Autant d’arguments irrecevables pour l’administration étasunienne qui a accordé, elle, toutes les autorisations sanitaires à ces produits. « C’est un jeu sur les interprétations et le doute, entre ceux qui défendent le principe de précaution et ceux qui défendent les intérêts commerciaux, tant que la preuve du danger n’est pas faite », remarque Jean Foyer, socio-ethnologue au CNRS et spécialiste de la question OGM au Mexique.

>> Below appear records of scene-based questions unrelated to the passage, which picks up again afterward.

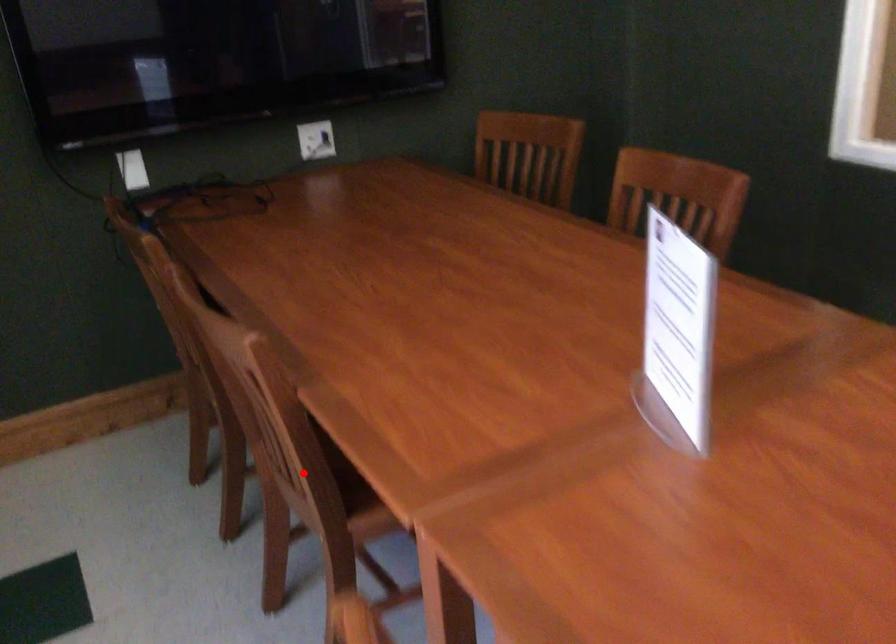
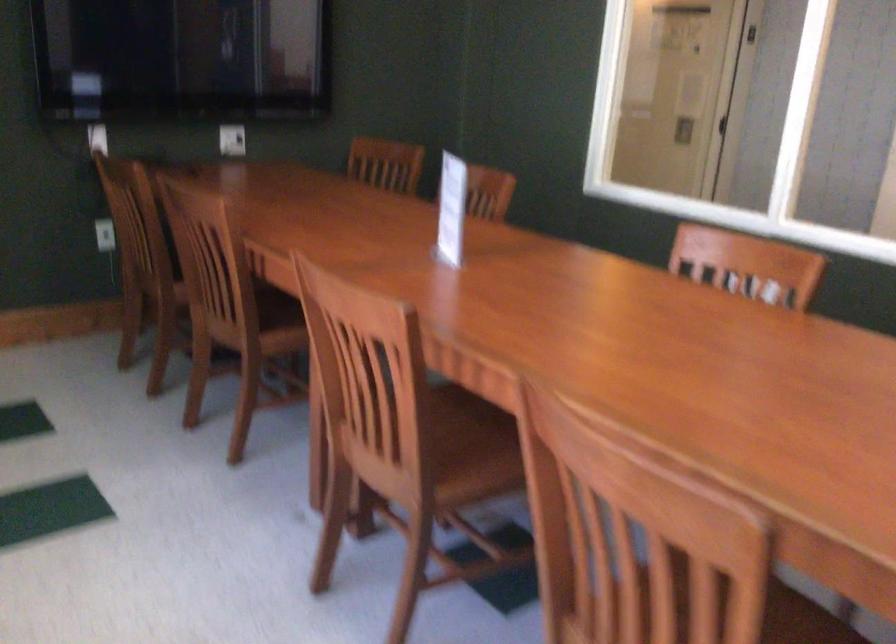
Question: I am providing you with two images of the same scene from different viewpoints. A red point is marked on the first image. Is the red point's position out of view in image 2?

Choices:
 (A) Yes
 (B) No

Answer: (B)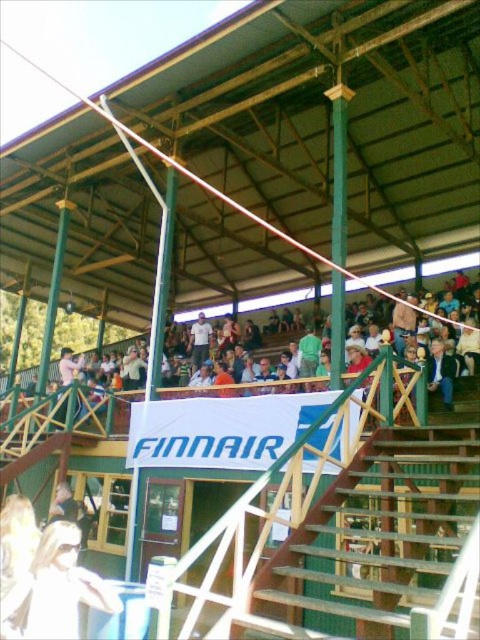
You are a photographer trying to capture a clear shot of the white cotton shirt at upper center without the green wooden pole at center blocking it. Based on their sizes, which object should you focus on to ensure the pole doesn

The green wooden pole at center is larger than the white cotton shirt at upper center. To avoid the pole blocking the shirt, focus on the white cotton shirt at upper center and position yourself so the pole is out of frame or behind it.

You are a photographer positioned at the back of the stadium bleachers. You want to take a photo of the white cotton shirt at upper center but notice the green wooden pole at center might block your view. Based on the scene description, will the pole obstruct the shirt in your photo?

The green wooden pole at center is in front of the white cotton shirt at upper center, so it will block the view of the shirt in the photo.

Based on the photo, you are a photographer at the stadium event and want to capture a photo that includes both the blonde hair at lower left and the white cotton shirt at upper center. Which object should you focus on first to ensure both are in frame?

You should focus on the blonde hair at lower left first because its width is larger than the white cotton shirt at upper center, making it easier to frame both in the photo.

L’autre partie du rapport porte sur la protection de la biodiversité. Malgré l’interdiction de cultiver des OGM dans le pays, plusieurs contaminations de variétés locales et sauvages par des transgènes sont régulièrement mises à jour au Mexique. « Une des hypothèses est que certains paysans qui perdent leur semence se ravitaillent en maïs industriel importé bon marché », explique Jean Foyer.

La contamination de champs de maïs mexicain par des semences OGM étatsuniennes identifiée en 2001 avait été le point de départ d’une large mobilisation pour défendre la biodiversité du berceau mondial de cette plante, où les variétés de maïs se comptent en centaines et où la production est encore largement dominée par des semences paysannes.

« Une bataille symbolique et politique »

« C’est surtout une bataille symbolique et politique pour le président Amlo [Andrés Manuel López Obrador] afin d’affirmer la souveraineté alimentaire du pays face aux États-Unis. En période électorale, cette mesure sert aussi à rassurer son électorat écologiste, puisque c’est la seule décision forte du président sur l’environnement », commente le chercheur.

Il souligne aussi la difficulté d’appliquer le décret si des millions de tonnes de maïs OGM jaune continuent d’entrer. Outre les exigences étasuniennes, le report de l’interdiction d’importer du maïs jaune correspond aussi à une autre difficulté : le Mexique n’est aujourd’hui pas autosuffisant pour la production d’aliments pour le bétail.

Pour l’instant, les États-Unis ont porté plainte contre le Mexique pour non-respect des accords de libre-échange liant les deux pays. Le Canada et l’industrie agrochimique se sont rangés aux côtés des États-Unis, et plusieurs ONG nord-américaines, dont Les Amis de la Terre, EU Food Safety et l’IATP, soutiennent, elles, l’interdiction mexicaine. Un tribunal commercial doit rendre son avis dans le courant de l’année.